Difference from Cryptography:

• Cryptography: Scrambles the message so it cannot be read without a key. The communication is obvious but unreadable.
• Steganography: Hides the message so it appears that no secret communication is taking place. The communication is invisible.

Running unverified code is dangerous. A tester must analyze:

1. Target Architecture: Verify if the exploit is for x86 or x64 and if it matches the target OS version.
2. Shellcode: Check the hex shellcode. Is it a reverse shell? Does it connect to a specific IP/Port? Attackers often put hardcoded IPs in shellcode that need changing.
3. Dependencies: Does the script require specific libraries or interpreters (Python 2 vs 3)?
4. Malicious Intent: Ensure the 'exploit' isn't actually a trap (e.g., rm -rf / or sending hash files to a third party).
5. Return Addresses/Offsets: Check if memory offsets (JMP ESP addresses) align with the specific patch level of the target application.

Horizontal Privilege Escalation:

• Definition: An attacker takes over the account of another user who has the same level of privileges as the attacker.
• Scenario: A user Alice accesses the bank account of user Bob. Both are standard users.
• Goal: Accessing data specific to other users.

Vertical Privilege Escalation:

• Definition: An attacker elevates their privileges from a lower-privileged user to a higher-privileged user (e.g., User to Admin/Root).
• Scenario: A standard user exploits a kernel vulnerability to gain NT AUTHORITY\SYSTEM access.
• Goal: Full system control, installing software, modifying system configurations.

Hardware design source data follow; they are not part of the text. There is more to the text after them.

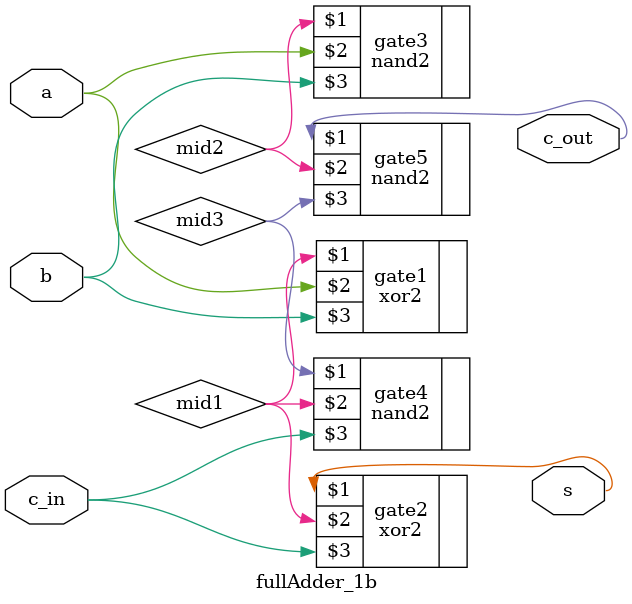
<source format=v>
/*
    CS/ECE 552 FALL '22
    Homework #2, Problem 1
    
    a 1-bit full adder
*/
module fullAdder_1b(s, c_out, a, b, c_in);
    output s;
    output c_out;
    input  a, b;
    input  c_in;

    // YOUR CODE HERE
	wire mid1, mid2,mid3;

xor2 gate1(mid1,a,b);
xor2 gate2(s,mid1,c_in);
nand2 gate3(mid2,a,b);
nand2 gate4(mid3,mid1,c_in);
nand2 gate5(c_out,mid2,mid3);

endmodule

</source>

Keylogging (Keystroke Logging) is the action of recording (logging) the keys struck on a keyboard, typically covertly, so that the person using the keyboard is unaware that their actions are being monitored.

Purpose: To capture passwords, credit card numbers, and sensitive communications.

Types:

1. Hardware Keyloggers: Physical devices inserted between the keyboard cable and the USB/PS2 port. They are OS-independent but require physical access.
2. Software Keyloggers: Programs that run in the background. They hook into the OS input APIs (like SetWindowsHookEx in Windows) to intercept keystrokes before they reach the target application. They can be installed remotely via RATs.